▸ ASSIGNED TASK 1
In the blog text on the COVID-19 pandemic, which countries are named as having more total cases than Germany?
▸ ASSIGNED TASK 2
Continue the blog text on the COVID-19 pandemic from its last sentence.

▸ DOCUMENT TEXT
════

I find accounts of epidemics, whether documentary or fictional, fascinating. I appreciated texts of this kind by Camus (La Peste), Defoe (Journal of the Plague Year) and Giono (Le Hussard sur le Toit). This interest is reflected in a number of posts in this blog, for instance this one on the influenza pandemic of 1918. At the moment we all have the opportunity to experience what a pandemic is like, some of us more than others. In such a situation there are two basic points of view, depending on whether you see the events as concerning other people or whether you feel that you are yourself one of the potential victims. The choice of one of these points of view probably does not depend mainly on the external circumstances, except in extreme cases, and is more dependent on individual psychology. I do feel that the present COVID-19 pandemic concerns me personally. This is because Germany, where I live, is one of the countries with the most total cases at the moment, after China, Italy, USA and Spain. Every evening I study the new data in the Situation Reports of the WHO. The numbers to be found in the Internet are sometimes quite inconsistent. This can be explained by the time delays in reporting, the differences in the definitions of classes of infected individuals used by different people or organizations and unfortunately in some cases by poltically motivated lies. My strategy for extracting real information from this data is to stick to one source I believe to be competent and trustworthy (the WHO) and to concentrate on the relative differences between one day and the next and one country and another in order to be able to see trends. I find interesting the extent to which diagrams coming from mathematical models have found their way into the media reporting of this subject. Prediction is a high priority for many people at the moment.

════

[Stored data]
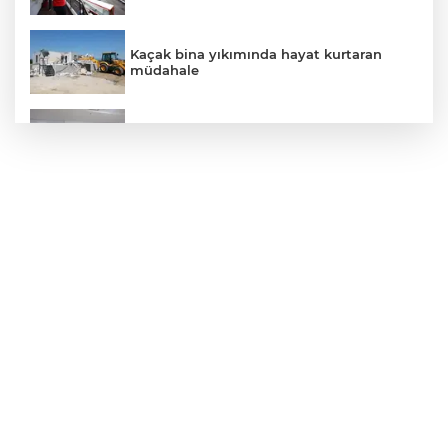
Kaçak bina yıkımında hayat kurtaran
müdahale
İzmir Karabağlar Meclisi'nde komisyonlar
yeniden şekillendi
Filistin'in dünyaya açılan sesi olmaya
devam edeceğiz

════

▸ REPLY 1
China, Italy, USA and Spain.

▸ REPLY 2
Motivated by this background I started to read a historical novel by Gertrud Busch called ‘Der Pestpfarrer von Annaberg’ [the plague priest of Annaberg] which I got from my wife. The main character in the book is a person who really existed but many of the events reported there are fictional. Annaberg is a town in Germany, in the area called ‘Erzgebirge’, the literal English translation of whose name is ‘Ore mountains’. This mountain range lies on the border between Germany and the Czech republic. People were attracted there by the discovery of valuable mineral deposits. In particular, starting in the late fifteenth century, there was a kind of gold rush there (Berggeschrey), with the difference that the metal which caused it was silver rather than gold. My wife was born and grew up in that area and for this reason I have spent some time in Annaberg and other places close to there. The narrator of the book is Wolfgang Uhle, a priest in the Erzgebirge in the sixteenth century active in Annaberg during the outbreak of plague there. In fact in the end only a small part of the book concerns the plague itself but I am glad I read it. The author has created a striking picture of the point of view of the narrator, at a great distance from the modern world.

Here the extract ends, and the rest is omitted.